- Born: 22 September 1937
- Died: 4 July 1989 (aged 51) Lohja

= Camilla Mickwitz =

Finnish children's writer (1937–1989)

Camilla Mickwitz (22 September 1937 – 4 July 1989) was a Finland-Swedish writer, illustrator, and animator. Mickwitz wrote children's literature, usually addressing family and social issues.

==Biography==
In 1959, Mickwitz graduated from the Institute of Industrial Arts in Helsinki. Afterwards, she worked as an advertiser for the Suomen Ilmoituskeskus (Finnish Information Centre) and Otavamedia. Mickwitz belonged to the Swedish-speaking minority.

==Works==
Over Mickwitz's career, she created a total of twenty picture books and the same number of animations.

One of Mickwitz's first popular series was Jason — based upon the title character and his single mother. Four animations were made between 1972 and 1974. The first short, titled Jason, was released in 1972. Two were released in 1973, Jason ja Frans ('Jason and Frans'), and Jasonin kesä ('Jason's Summer'). The final one in 1974 was Jason ja vihainen Viivi ('Jason and angry Viivi'). The animated series was then adapted into a children's book series. The first one was published in 1975 as Jason: Tarina tavallisesta pienestä pojasta which translates to 'Jason: A story about a typical little boy'. The subsequent book, based on Jasonin kesä or 'Jason's Summer', was published in 1976 and was re-released by the publishing company Eesti Raamat in 1984. The third in the series was titled Jason ja vihainen Viivi and was published the following year in 1977. The final book, titled Jason muuttaa maasta, was published in 1978.

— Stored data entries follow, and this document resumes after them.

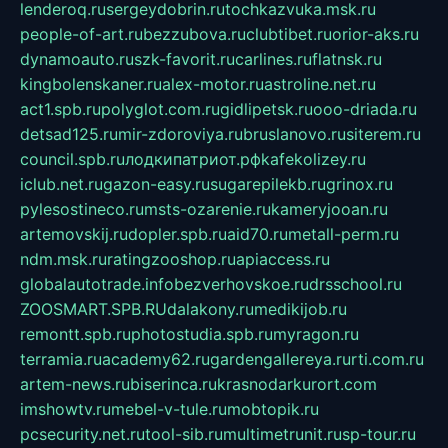
lenderoq.ru
sergeydobrin.ru
tochkazvuka.msk.ru
people-of-art.ru
bezzubova.ru
clubtibet.ru
orior-aks.ru
dynamoauto.ru
szk-favorit.ru
carlines.ru
flatnsk.ru
kingbolenskaner.ru
alex-motor.ru
astroline.net.ru
act1.spb.ru
polyglot.com.ru
gidlipetsk.ru
ooo-driada.ru
detsad125.ru
mir-zdoroviya.ru
bruslanovo.ru
siterem.ru
council.spb.ru
лодкипатриот.рф
kafekolizey.ru
iclub.net.ru
gazon-easy.ru
sugarepilekb.ru
grinox.ru
pylesostineco.ru
msts-ozarenie.ru
kameryjooan.ru
artemovskij.ru
dopler.spb.ru
aid70.ru
metall-perm.ru
ndm.msk.ru
ratingzooshop.ru
apiaccess.ru
globalautotrade.info
bezverhovskoe.ru
drsschool.ru
ZOOSMART.SPB.RU
dalakony.ru
medikijob.ru
remontt.spb.ru
photostudia.spb.ru
myragon.ru
terramia.ru
academy62.ru
gardengallereya.ru
rti.com.ru
artem-news.ru
biserinca.ru
krasnodarkurort.com
imshowtv.ru
mebel-v-tule.ru
mobtopik.ru
pcsecurity.net.ru
tool-sib.ru
multimetrunit.ru
sp-tour.ru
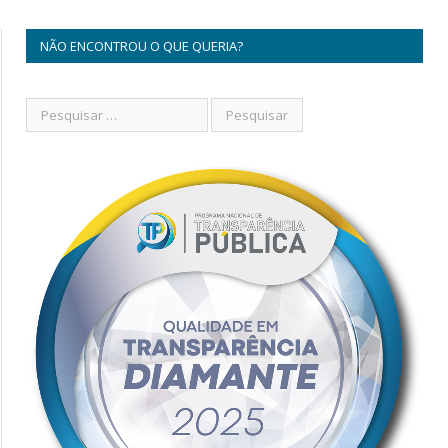
NÃO ENCONTROU O QUE QUERIA?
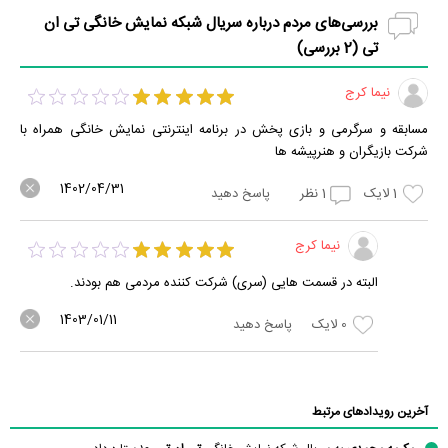
بررسی‌های مردم درباره سریال شبکه نمایش خانگی تی ان
تی (
2
بررسی)
نیما کرج
مسابقه و سرگرمی و بازی پخش در برنامه اینترنتی نمایش خانگی همراه با
شرکت بازیگران و هنرپیشه ها
1402/04/31
1
لایک
1
نظر
پاسخ دهید
نیما کرج
البته در قسمت هایی (سری) شرکت کننده مردمی هم بودند.
1403/01/11
0
لایک
پاسخ دهید
آخرین رویدادهای مرتبط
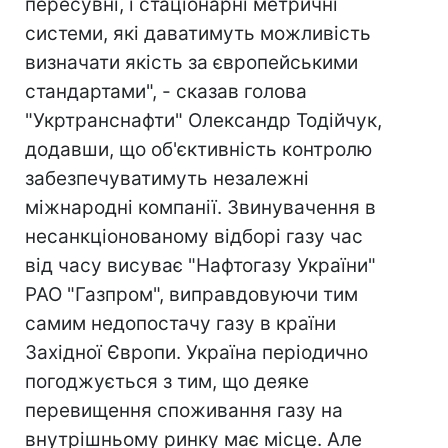
пересувні, і стаціонарні метричні
системи, які даватимуть можливість
визначати якість за європейськими
стандартами", - сказав голова
"Укртранснафти" Олександр Тодійчук,
додавши, що об'єктивність контролю
забезпечуватимуть незалежні
міжнародні компанії. Звинувачення в
несанкціонованому відборі газу час
від часу висуває "Нафтогазу України"
РАО "Газпром", виправдовуючи тим
самим недопостачу газу в країни
Західної Європи. Україна періодично
погоджується з тим, що деяке
перевищення споживання газу на
внутрішньому ринку має місце. Але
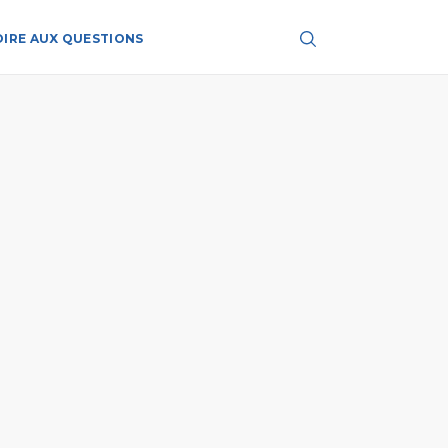
OIRE AUX QUESTIONS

A year after Jason, Mickwitz created another series, titled after the protagonist, Emilia. The first book, titled Emilia ja kolme pikkuista tätiä which translates to 'Emilia and three little aunts', was released in 1979. In 1980, three books were released, each titled Emilia ja kuningas Oskari ('Emilia and King Oscar'), Emilia ja Oskarin nukke ('Emilia and Oscar's Doll'), and Emilia ja onni ('Emilia and luck'). The final book was released in 1981 as Emilia ja kaksoset ('Emilia and Twins').

In 1983, Mickwitz wrote Mimosa, a book that would later be adapted into an animated short the same year, starring Lilli Sukula-Lindblom and Eero Saarinen. Mickwitz wrote and animated the short.

Also In 1983, Mickwitz animated the intro and designed the logo for Finnish TV show Pikku Kakkonen.

==Awards==
For her work in children's literature, Mickwitz won the Finnish State Prize for Cinema in 1973, and 1979, the Finnish State Prize for Literature in 1973, 1976, and 1986, and the Finnish Children's Culture Prize (Lastenkulttuurin valtionpalkinto) in 1987. She is also a four-time winner of the Rudolf Koivu prize, winning in 1977, 1979, 1981, and 1984.

The Jason series won several awards. Both the animation and the book Jasonin kesä won the prize for the best children's animation at the Hollywood Festival of World Television in 1975, and the IBBY Honour award for illustration in 1978. Jason muuttaa maasta won the Arvid Lydecken Prize in 1979.